问题
I have the following pandas series (represented as a list):
[7,2,0,3,4,2,5,0,3,4]
I would like to define a new series that returns distance to the last zero. It means that I would like to have the following output:
[1,2,0,1,2,3,4,0,1,2]
How to do it in pandas in the most efficient way?
回答1:
The complexity is O(n). What will slow it down is doing a for loop in python. If there are k zeros in the series, and log k is negligibile comparing to the length of series, an O(n log k) solution would be:
>>> izero = np.r_[-1, (ts == 0).nonzero()[0]] # indices of zeros
>>> idx = np.arange(len(ts))
>>> idx - izero[np.searchsorted(izero - 1, idx) - 1]

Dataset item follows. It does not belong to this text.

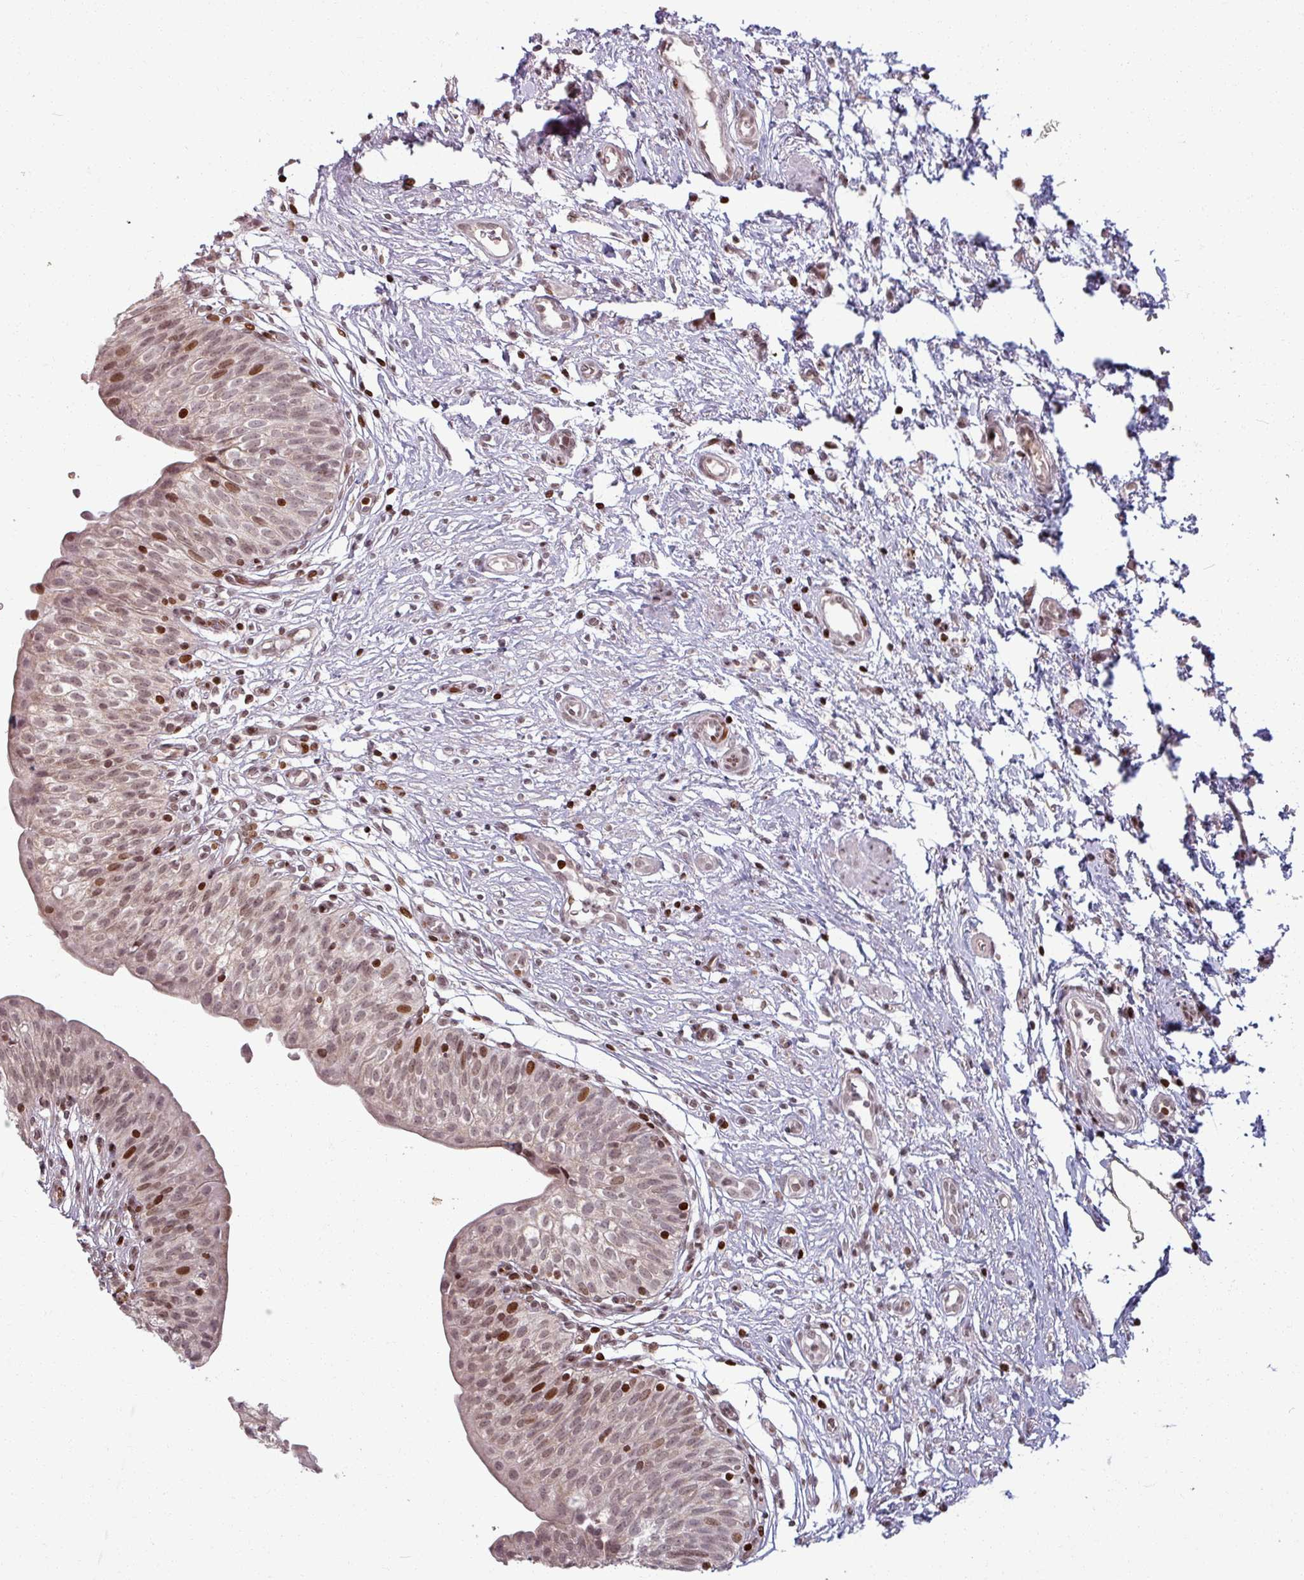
{"staining": {"intensity": "moderate", "quantity": ">75%", "location": "nuclear"}, "tissue": "urinary bladder", "cell_type": "Urothelial cells", "image_type": "normal", "snomed": [{"axis": "morphology", "description": "Normal tissue, NOS"}, {"axis": "topography", "description": "Urinary bladder"}], "caption": "Urinary bladder was stained to show a protein in brown. There is medium levels of moderate nuclear expression in about >75% of urothelial cells. (DAB (3,3'-diaminobenzidine) IHC, brown staining for protein, blue staining for nuclei).", "gene": "NCOR1", "patient": {"sex": "male", "age": 55}}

array([1, 2, 0, 1, 2, 3, 4, 0, 1, 2])
回答2:
A solution in Pandas is a little bit tricky, but could look like this (s is your Series):
>>> x = (s != 0).cumsum()
>>> y = x != x.shift()
>>> y.groupby((y != y.shift()).cumsum()).cumsum()
0 1
1 2
2 0
3 1
4 2
5 3
6 4
7 0
8 1
9 2
dtype: int64
For the last step, this uses the "itertools.groupby" recipe in the Pandas cookbook here.
回答3:
It's sometimes surprising to see how simple it is to get c-like speeds for this stuff using Cython. Assuming your column's .values gives arr, then:
cdef int[:, :, :] arr_view = arr
ret = np.zeros_like(arr)
cdef int[:, :, :] ret_view = ret
cdef int i, zero_count = 0
for i in range(len(ret)):
zero_count = 0 if arr_view[i] == 0 else zero_count + 1
ret_view[i] = zero_count
Note the use of typed memory views, which are extremely fast. You can speed it further using @cython.boundscheck(False) decorating a function using this.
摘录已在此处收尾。